It's an important point that the Member makes, and I want to repeat it again this afternoon, as I did last week, because these are absolutely serious times in the lives of citizens in Wales. The Welsh Government's budget is already worth, in purchasing power, £600 million less than it was in November of last year at the time of the comprehensive spending review, and the Chancellor has said that he has no intention at all of making up for that erosion in the budgets available to protect citizens and public services in Wales. And now we know that there are cuts on top of that on the way.

While the Welsh Government will use every capacity that we have, every pound that we are able to mobilise, every partnership that we are able to rely on, to do what we can to protect people in Wales from the impact of those cuts, there will be a limit beyond which we simply cannot go. And people will see directly and inevitably, not simply because their mortgages now cost astronomically more, not just because the energy protection that they were promised last week would last for two years is now only to last for six months, not only because the benefits on which they rely may be cut while bankers' bonuses are unrestricted, but they will see it as well in the services that they have been able to rely on up until now that simply will not be there in the same way, if we have to cut our budget on the scale that some commentators are predicting.

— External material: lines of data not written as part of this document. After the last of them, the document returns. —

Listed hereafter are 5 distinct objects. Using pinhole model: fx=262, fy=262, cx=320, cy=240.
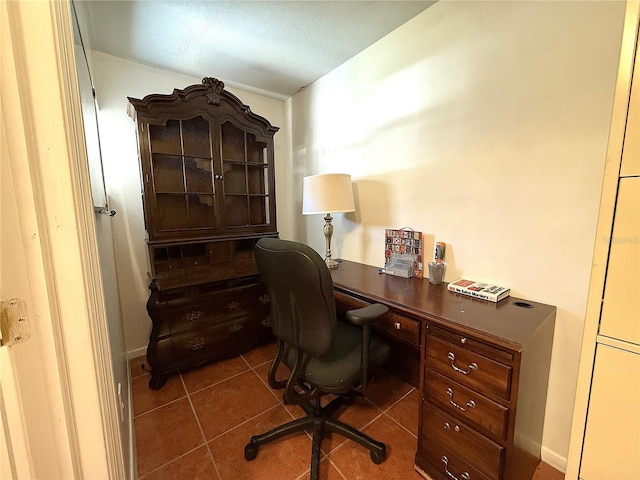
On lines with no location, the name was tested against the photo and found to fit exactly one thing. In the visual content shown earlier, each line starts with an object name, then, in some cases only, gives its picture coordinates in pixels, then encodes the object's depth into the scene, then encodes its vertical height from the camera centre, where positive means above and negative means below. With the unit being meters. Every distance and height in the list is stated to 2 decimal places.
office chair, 1.05 -0.61
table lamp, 1.82 +0.10
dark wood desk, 0.92 -0.65
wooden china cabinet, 1.79 -0.10
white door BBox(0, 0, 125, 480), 0.45 -0.10
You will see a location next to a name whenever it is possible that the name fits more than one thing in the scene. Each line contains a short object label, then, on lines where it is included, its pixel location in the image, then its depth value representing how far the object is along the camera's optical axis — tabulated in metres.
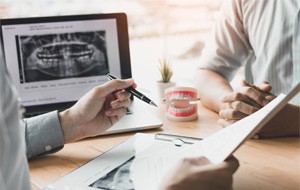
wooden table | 0.79
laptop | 1.18
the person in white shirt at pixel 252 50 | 1.26
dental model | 1.12
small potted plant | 1.30
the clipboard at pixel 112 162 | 0.75
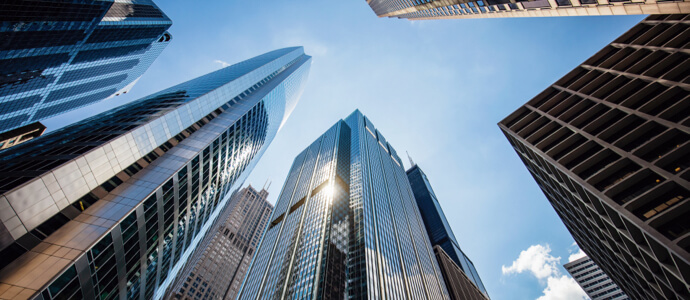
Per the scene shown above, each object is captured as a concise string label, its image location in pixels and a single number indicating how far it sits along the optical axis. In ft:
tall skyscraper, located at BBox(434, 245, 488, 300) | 346.50
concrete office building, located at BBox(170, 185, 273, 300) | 349.82
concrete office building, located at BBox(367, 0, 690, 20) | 57.47
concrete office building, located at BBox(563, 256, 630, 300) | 404.43
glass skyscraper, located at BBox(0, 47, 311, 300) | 70.33
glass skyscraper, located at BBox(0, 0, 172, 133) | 178.50
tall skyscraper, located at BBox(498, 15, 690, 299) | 73.31
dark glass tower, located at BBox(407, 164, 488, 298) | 488.85
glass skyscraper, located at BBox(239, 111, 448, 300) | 208.44
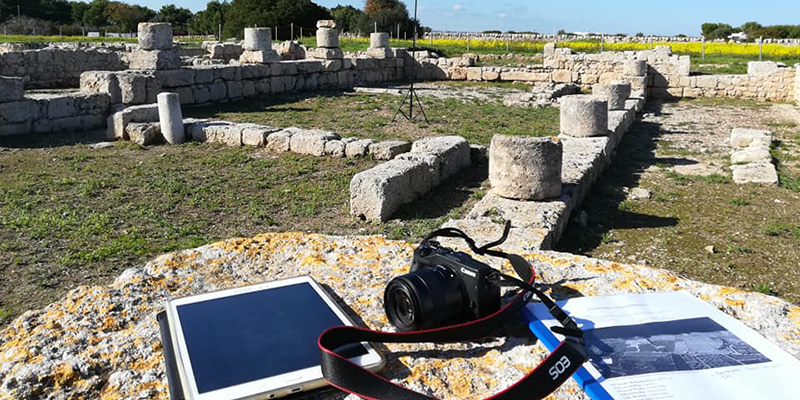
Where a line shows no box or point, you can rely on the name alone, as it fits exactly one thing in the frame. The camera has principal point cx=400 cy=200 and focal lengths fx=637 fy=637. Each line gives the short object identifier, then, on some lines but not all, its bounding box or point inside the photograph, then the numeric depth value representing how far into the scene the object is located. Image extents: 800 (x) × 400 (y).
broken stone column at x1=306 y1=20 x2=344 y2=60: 22.12
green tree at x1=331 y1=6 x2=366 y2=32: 55.43
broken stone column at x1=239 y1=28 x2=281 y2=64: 19.34
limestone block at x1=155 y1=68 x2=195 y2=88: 15.45
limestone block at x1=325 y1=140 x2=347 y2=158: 10.60
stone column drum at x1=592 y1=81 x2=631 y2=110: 14.84
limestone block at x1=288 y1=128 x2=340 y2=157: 10.77
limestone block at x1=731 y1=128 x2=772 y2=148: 12.02
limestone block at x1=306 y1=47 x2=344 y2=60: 22.11
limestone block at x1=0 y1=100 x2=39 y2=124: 11.95
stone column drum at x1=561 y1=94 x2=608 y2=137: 10.64
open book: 1.57
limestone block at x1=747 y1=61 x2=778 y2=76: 19.28
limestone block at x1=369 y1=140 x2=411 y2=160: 10.35
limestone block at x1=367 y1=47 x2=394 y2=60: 24.52
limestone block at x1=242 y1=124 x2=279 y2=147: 11.35
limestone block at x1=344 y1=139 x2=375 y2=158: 10.48
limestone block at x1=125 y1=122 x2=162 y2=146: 11.69
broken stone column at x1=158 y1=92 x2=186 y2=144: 11.69
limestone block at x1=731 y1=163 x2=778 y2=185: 9.40
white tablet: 1.57
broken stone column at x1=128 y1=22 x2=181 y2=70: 15.62
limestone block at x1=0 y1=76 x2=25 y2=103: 11.99
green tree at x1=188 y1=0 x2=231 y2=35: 47.41
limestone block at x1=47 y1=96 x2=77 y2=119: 12.64
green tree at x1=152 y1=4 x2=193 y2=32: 56.03
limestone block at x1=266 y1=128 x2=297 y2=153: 11.09
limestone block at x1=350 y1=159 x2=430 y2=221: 7.29
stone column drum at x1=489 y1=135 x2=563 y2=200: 7.20
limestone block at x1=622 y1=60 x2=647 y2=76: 19.70
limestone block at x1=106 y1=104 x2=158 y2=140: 12.18
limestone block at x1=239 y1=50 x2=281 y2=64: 19.28
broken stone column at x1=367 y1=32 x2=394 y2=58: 24.55
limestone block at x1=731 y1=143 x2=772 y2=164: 10.56
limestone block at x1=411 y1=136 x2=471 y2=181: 9.12
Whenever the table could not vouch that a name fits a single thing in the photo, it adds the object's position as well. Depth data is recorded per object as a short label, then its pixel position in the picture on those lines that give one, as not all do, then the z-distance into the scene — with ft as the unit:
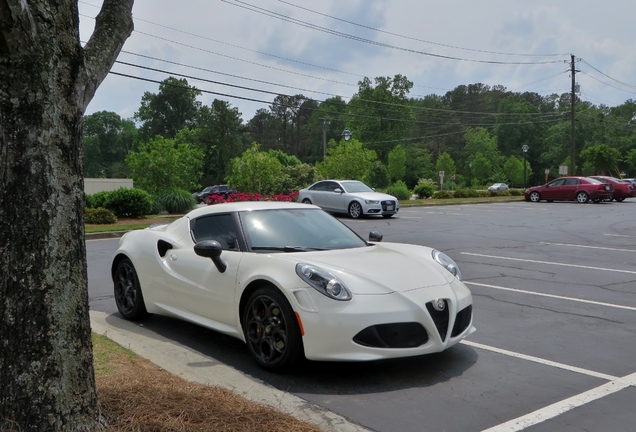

Llywydd, the biggest cut we've ever had to make in a single year came when George Osborne was Chancellor of the Exchequer. We had to cut 3 per cent of our budget, and we did it after 10 years in which our budget had grown every single year, year on year on year, real-terms growth, and then we had to cut by 3 per cent. The Institute for Fiscal Studies, last week, were saying that there would be a 15 per cent—a 15 per cent—cut in public expenditure, and this now not after a decade of growth, but after a decade of austerity as well. Nobody can pretend that people in Wales can be sheltered from the full onslaught of that, and that’s the message that I will be conveying whenever we have an opportunity—as my colleague Rebecca Evans did in her conversation with the latest Chief Secretary to the Treasury, the sixth one she’s had to deal with during the time she has been the finance Minister here in the Welsh Government.